2. Section 2253 provides:(c)(1) Unless a circuit justice or judge issues a certificate of appealability, an appeal may not be taken to the court of appeals from-(A) the final order in a habeas corpus proceeding in which the detention complained of arises out of process issued by a State court; or(B) the final order in a proceeding under section 2255.(2) A certificate of appealability may issue under paragraph (1) only if the applicant has made a substantial showing of the denial of a constitutional right.(3) The certificate of appealability under paragraph (1) shall indicate which specific issue or issues satisfy the showing required by paragraph (2).28 U.S.C. § 2253 (emphasis added). There is no issue regarding retroactivity in this case because Murphy filed his federal habeas petition six days after the Antiterrorism and Effective Death Penalty Act of 1996, Pub.L. No. 104-132, 110 Stat. 1214, was signed into law.

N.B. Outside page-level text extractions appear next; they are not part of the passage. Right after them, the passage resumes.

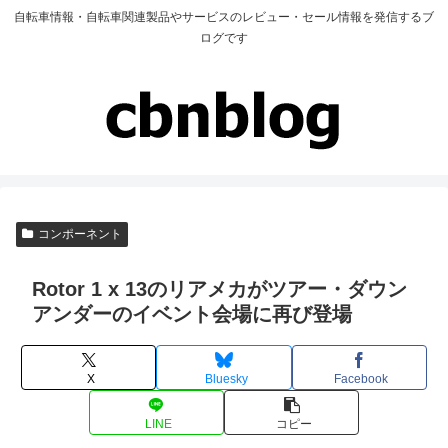
自転車情報・自転車関連製品やサービスのレビュー・セール情報を発信するブ
ログです
コンポーネント
Rotor 1 x 13のリアメカがツアー・ダウン
アンダーのイベント会場に再び登場
X
Bluesky
Facebook
LINE
コピー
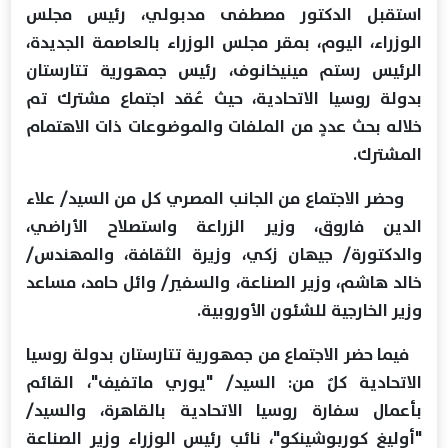
استقبل الدكتور مصطفى مدبولي، رئيس مجلس
الوزراء، اليوم، بمقر مجلس الوزراء بالعاصمة الجديدة،
الرئيس رستم مينيخانوف، رئيس جمهورية تتارستان
بدولة روسيا الاتحادية، حيث عُقد اجتماع مشترك تم
خلاله بحث عددٍ من الملفات والموضوعات ذات الاهتمام
المشترك.
وحضر الاجتماع من الجانب المصري كل من السيد/ علاء
الدين فاروق، وزير الزراعة واستصلاح الأراضي،
والدكتورة/ جيهان زكي، وزيرة الثقافة، والمهندس/
خالد هاشم، وزير الصناعة، والسفير/ وائل حامد، مساعد
وزير الخارجية للشئون الأوروبية.
فيما حضر الاجتماع من جمهورية تتارستان بدولة روسيا
الاتحادية كلٌ من: السيد/ "يوري ماتفيف"، القائم
بأعمال سفارة روسيا الاتحادية بالقاهرة، والسيد/
"أوليغ كوربوشينكو"، نائب رئيس الوزراء وزير الصناعة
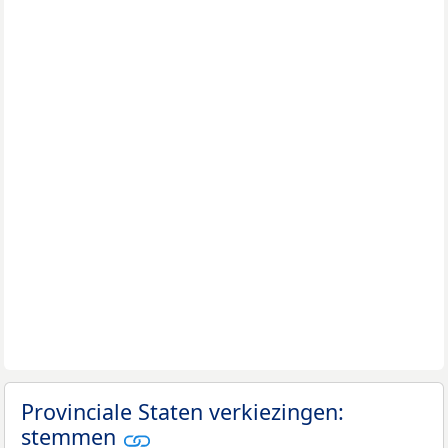
Provinciale Staten verkiezingen:
stemmen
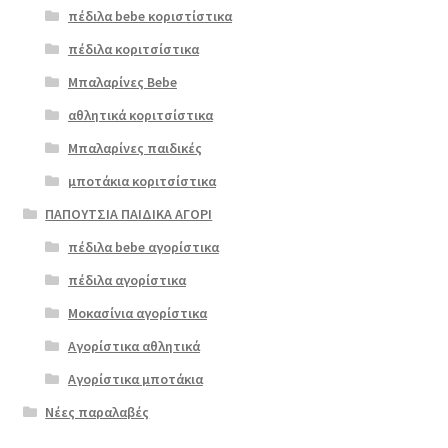
πέδιλα bebe κοριστίστικα
πέδιλα κοριτσίστικα
Μπαλαρίνες Bebe
αθλητικά κοριτσίστικα
Μπαλαρίνες παιδικές
μποτάκια κοριτσίστικα
ΠΑΠΟΥΤΣΙΑ ΠΑΙΔΙΚΑ ΑΓΟΡΙ
πέδιλα bebe αγορίστικα
πέδιλα αγορίστικα
Μοκασίνια αγορίστικα
Αγορίστικα αθλητικά
Αγορίστικα μποτάκια
Νέες παραλαβές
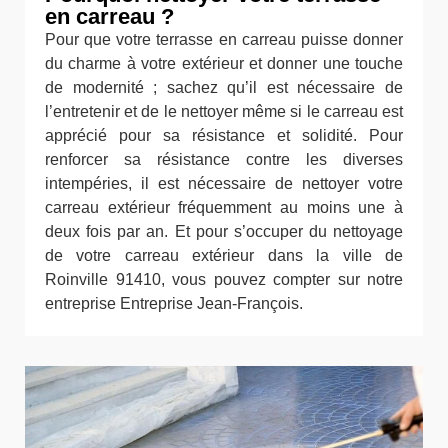
en carreau ?
Pour que votre terrasse en carreau puisse donner
du charme à votre extérieur et donner une touche
de modernité ; sachez qu’il est nécessaire de
l’entretenir et de le nettoyer même si le carreau est
apprécié pour sa résistance et solidité. Pour
renforcer sa résistance contre les diverses
intempéries, il est nécessaire de nettoyer votre
carreau extérieur fréquemment au moins une à
deux fois par an. Et pour s’occuper du nettoyage
de votre carreau extérieur dans la ville de
Roinville 91410, vous pouvez compter sur notre
entreprise Entreprise Jean-François.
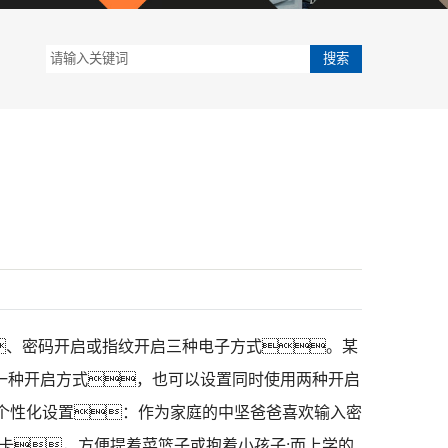
、密码开启或指纹开启三种电子方式。某
一种开启方式，也可以设置同时使用两种开启
个性化设置：作为家庭的中坚爸爸喜欢输入密
卡，方便提着菜篮子或抱着小孩子;而上学的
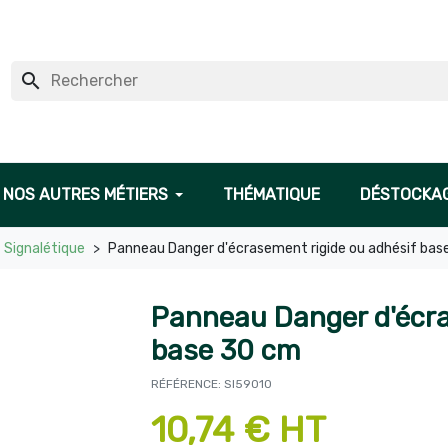
search
NOS AUTRES MÉTIERS
THÉMATIQUE
DÉSTOCKA
Signalétique
Panneau Danger d'écrasement rigide ou adhésif bas
Panneau Danger d'écra
base 30 cm
RÉFÉRENCE: SI59010
10,74 € HT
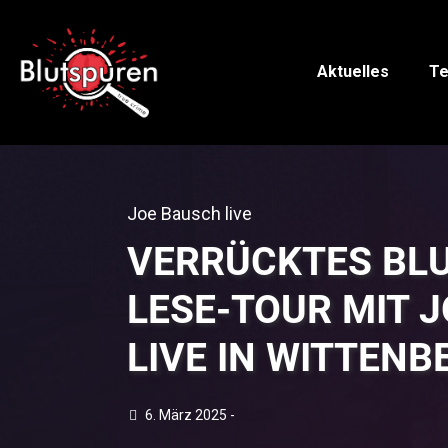
Aktuelles
Te
Joe Bausch live
VERRÜCKTES BLU
LESE-TOUR MIT 
LIVE IN WITTENB
6. März 2025 -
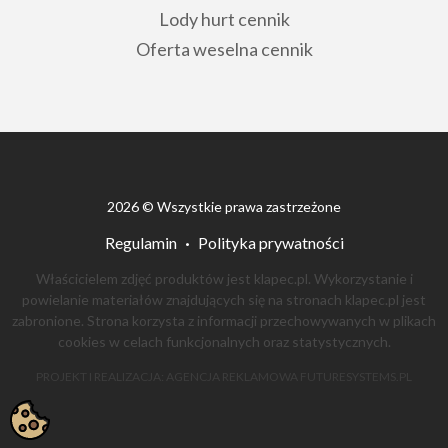
Lody hurt cennik
Oferta weselna cennik
2026 © Wszystkie prawa zastrzeżone
Regulamin
Polityka prywatności
Właścicielem zdjęć produktów jest klapec.pl. Wykorzystanie i
powielanie materiałów znajdujących się na stronach klapec.pl jest
zabronione. Strona korzysta z informacji przechowywanych w plikach
cookies w celach funkcjonalnych oraz statystycznych.
PROJEKT I REALIZACJA:
AGENCJA REKLAMOWA
FUTURESYSTEMS.PL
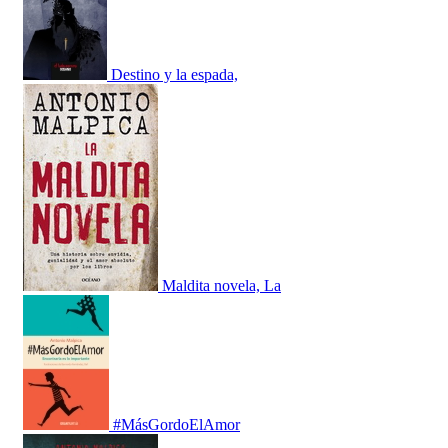
Destino y la espada,
Maldita novela, La
#MásGordoElAmor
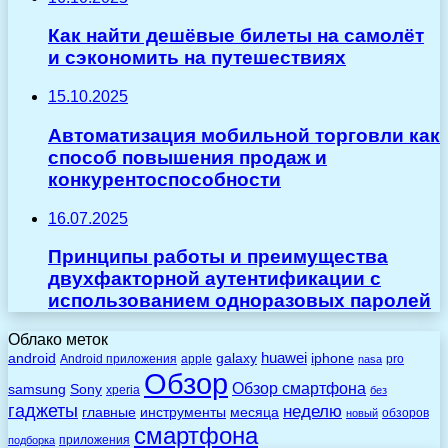
Как найти дешёвые билеты на самолёт
и сэкономить на путешествиях
15.10.2025
Автоматизация мобильной торговли как
способ повышения продаж и
конкурентоспособности
16.07.2025
Принципы работы и преимущества
двухфакторной аутентификации с
использованием одноразовых паролей
Облако меток
huawei
android
galaxy
iphone
Android приложения
apple
pro
nasa
Обзор
Обзор смартфона
Sony
samsung
xperia
без
гаджеты
неделю
главные
инструменты
месяца
обзоров
новый
смартфона
приложения
подборка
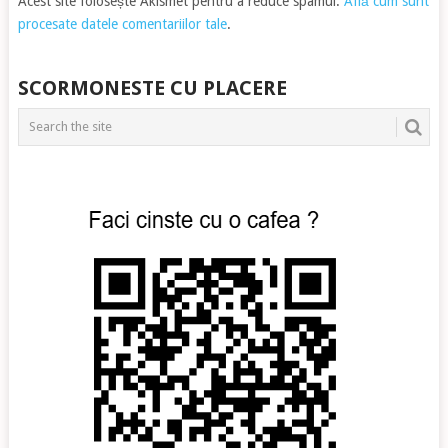
Acest site folosește Akismet pentru a reduce spamul.
Află cum sunt
procesate datele comentariilor tale
.
SCORMONESTE CU PLACERE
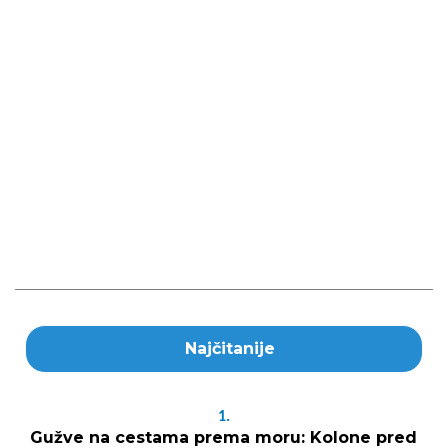
Najčitanije
1.
Gužve na cestama prema moru: Kolone pred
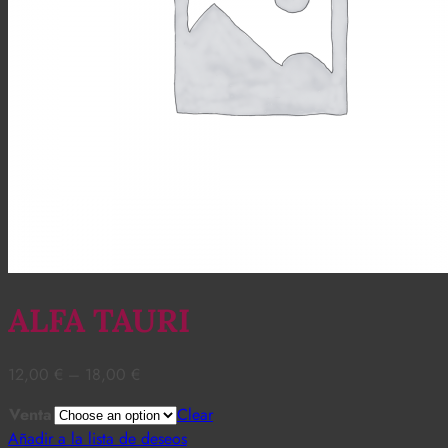
ALFA TAURI
12,00
€
–
18,00
€
Venta
Clear
Añadir a la lista de deseos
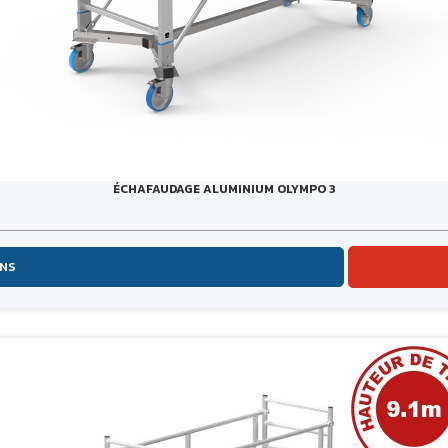
ÉCHAFAUDAGE ALUMINIUM OLYMPO 3
ONS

3. In Claim B of his federal habeas petition, Murphy alleged that his guilty plea was invalid because “at the time of his plea, Mario had not been advised of a viable defense to the charge of capital murder.” J.A. at 207. This “viable defense,” however, was that his trial counsel did not advise him that the state had to prove that he committed the murder for hire. J.A. at 208. Although Murphy eventually amended his federal habeas petition to add a substantive Vienna Convention claim, that additional claim was not a claim that his plea was involuntary. J.A. at 474-82. Murphy's suggestion that he somehow incorporated the Vienna Convention/involuntary plea claim into his petition when he referred to such a claim in a footnote in his opposition to the Warden's motion to dismiss the habeas claim is to no avail.
Dismissed by published opinion. Judge LUTTIG wrote the opinion, in which Judge NIEMEYER and Judge MICHAEL concur.